_Raw data_
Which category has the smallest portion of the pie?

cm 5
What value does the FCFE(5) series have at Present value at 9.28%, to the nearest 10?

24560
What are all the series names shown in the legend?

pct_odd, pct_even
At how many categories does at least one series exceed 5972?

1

==

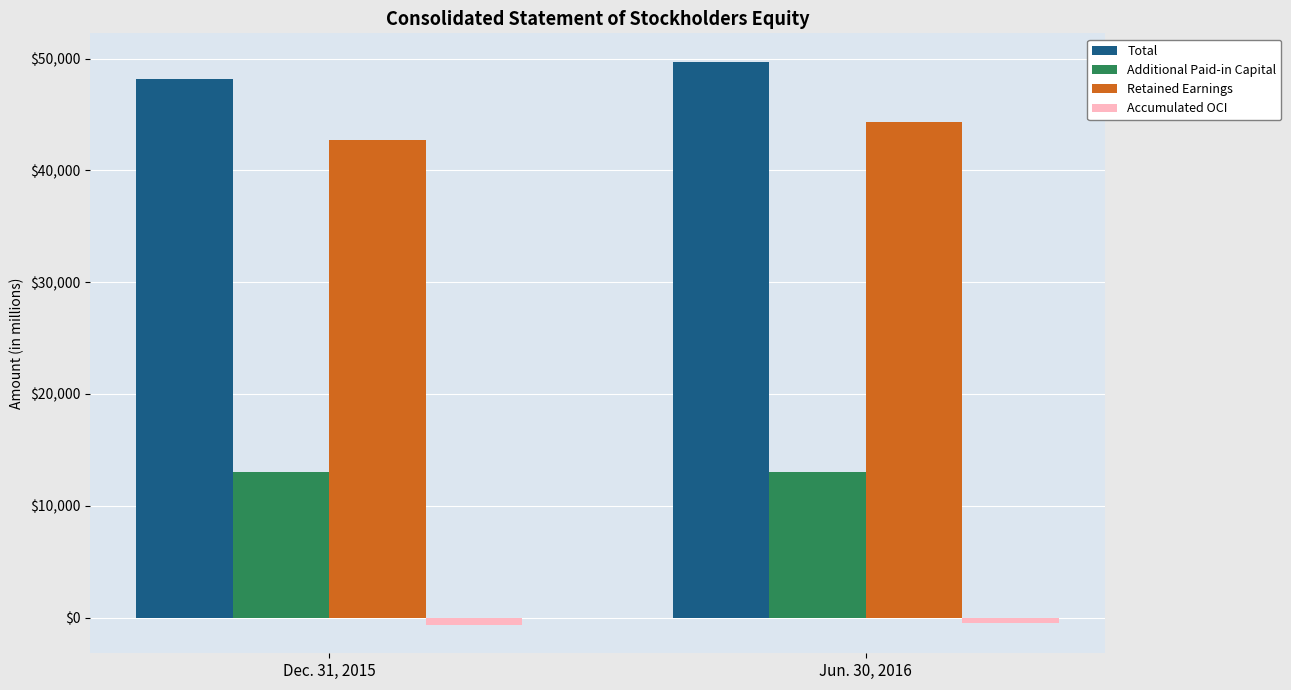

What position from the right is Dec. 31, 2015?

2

_Task description_
Copy out, word for word, every line from the one containing "pct_odd, pct_even" down to the one containing "At how many", including both of those lines.

_Exercise result_
pct_odd, pct_even
At how many categories does at least one series exceed 5972?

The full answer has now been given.